Nagesh Basavanhalli, MD & CEO, Greaves Cotton:"The Budget has looked to boost the sentiment of the common Indian with emphasis on agri improvement, thrust on job creation through public infrastructure spending, skilling initiative and revision of direct tax optional provisions to lower the personal income tax slabs. It is hoped that efforts to increase liquidity in the financial sector, putting more money in the hands of the taxpayer and promoting start-up ecosystem should indirectly revive the manufacturing and engineering industry. For the corporate sector, revision in direct taxation and amendment in Companies Act to decriminalise civil offenses can lower litigation risks and costs.
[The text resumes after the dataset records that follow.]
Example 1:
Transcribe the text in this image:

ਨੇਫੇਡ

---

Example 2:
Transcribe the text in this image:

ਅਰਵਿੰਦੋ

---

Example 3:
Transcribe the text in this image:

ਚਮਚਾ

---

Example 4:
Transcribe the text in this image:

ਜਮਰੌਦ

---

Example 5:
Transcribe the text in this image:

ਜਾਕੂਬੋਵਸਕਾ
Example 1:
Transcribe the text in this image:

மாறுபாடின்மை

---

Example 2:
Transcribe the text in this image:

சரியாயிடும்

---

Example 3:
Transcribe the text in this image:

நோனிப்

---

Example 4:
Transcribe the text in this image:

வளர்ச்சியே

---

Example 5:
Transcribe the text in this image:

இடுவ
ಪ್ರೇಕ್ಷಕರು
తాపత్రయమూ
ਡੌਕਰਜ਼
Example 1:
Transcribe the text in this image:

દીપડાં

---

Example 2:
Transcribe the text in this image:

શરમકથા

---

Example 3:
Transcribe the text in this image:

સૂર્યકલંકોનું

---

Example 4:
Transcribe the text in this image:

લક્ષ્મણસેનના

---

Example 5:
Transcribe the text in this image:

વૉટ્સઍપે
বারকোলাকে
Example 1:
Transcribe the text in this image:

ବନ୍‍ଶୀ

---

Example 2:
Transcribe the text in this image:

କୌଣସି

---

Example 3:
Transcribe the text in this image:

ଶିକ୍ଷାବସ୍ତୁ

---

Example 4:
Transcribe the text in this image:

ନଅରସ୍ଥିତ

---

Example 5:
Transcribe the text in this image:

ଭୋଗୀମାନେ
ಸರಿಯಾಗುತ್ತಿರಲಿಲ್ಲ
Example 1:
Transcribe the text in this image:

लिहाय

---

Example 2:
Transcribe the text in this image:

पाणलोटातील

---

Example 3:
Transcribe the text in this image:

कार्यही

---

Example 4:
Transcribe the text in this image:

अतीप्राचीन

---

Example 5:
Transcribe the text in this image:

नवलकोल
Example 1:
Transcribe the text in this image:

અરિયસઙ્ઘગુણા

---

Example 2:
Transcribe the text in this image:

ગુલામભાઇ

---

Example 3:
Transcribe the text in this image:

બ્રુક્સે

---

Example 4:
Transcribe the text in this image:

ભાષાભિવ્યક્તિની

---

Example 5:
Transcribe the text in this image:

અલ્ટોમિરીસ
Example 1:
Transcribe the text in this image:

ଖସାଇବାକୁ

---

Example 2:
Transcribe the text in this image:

The overall orientation of the Budget seems to be to energise rural economy, revive consumption, build taxpayer trust in banking system and support entrepreneurs with progressive measures."
Ayush Lohia, CEO, Lohia Auto Industries: "Budget 2020 contains no major reforms for the EV sector specifically, while the sector was hopeful that the government would take steps to spur demand. However, it has some positives as there is massive state funding to help India’s farm sector, aiming to get broader economic growth back up from its lowest in a decade.
Furthermore, there is some support for MSMEs as the government will now allow NBFCs to extend invoice financing to MSMEs. The MSME Ministry's allocation stood at Rs 7,011 crore which is a 71 percent rise over and above the budgetary allocation made last year."
N Nagasatyam, Executive Director, Olectra Greentech: "The financial support for the EV sector was already earlier addressed in the FAME – 2 scheme, but allocation of Rs 4,400 crores towards promoting clean air in cities with more than 1 million population and steps to close the thermal power stations surpassing the permissible emission limits, reaffirms the government's commitment towards curbing the pollution.
"The allocation of Rs 1.7 lakh crore will help in better transport infrastructure offering a comfortable travel to the commuters across the country.The reduction in the corporate tax rate is also going to benefit the companies with an additional availability of funds for more R&D including EV companies."
Shamsher Dewan, VP and Sector Head, Corporate Ratings, ICRA: "The automobile sector, especially CVs, would continue to reap the benefits of the government’s continued thrust on infrastructure development. The effort to mobilise funds through multiple avenues besides addressing inherent bottlenecks to ensure faster execution of infrastructure projects will be critical for uplifting the sentiments of construction equipment segment including tipper trucks.
The M&HCV truck segment which has witnessed sharp demand contraction (down 41% in 9 months of FY2020) may see some support from the increased allocation towards the infrastructure sector. In addition, further liquidity support to the NBFC sector through extension of partial guarantee scheme will also be supportive in improving finance availability for smaller fleet operators with weaker credit profile.
The focus on improving quality of clean air in cities with 1mn+ population will also augur well towards enhancing penetration of Electric Buses in key cities.
Further, the changes in the Income Tax slabs will result in higher disposable income for middle class households and will therefore be favourable to revive demand for two-wheeler sector, especially during a period when vehicle prices have been on an upward trend."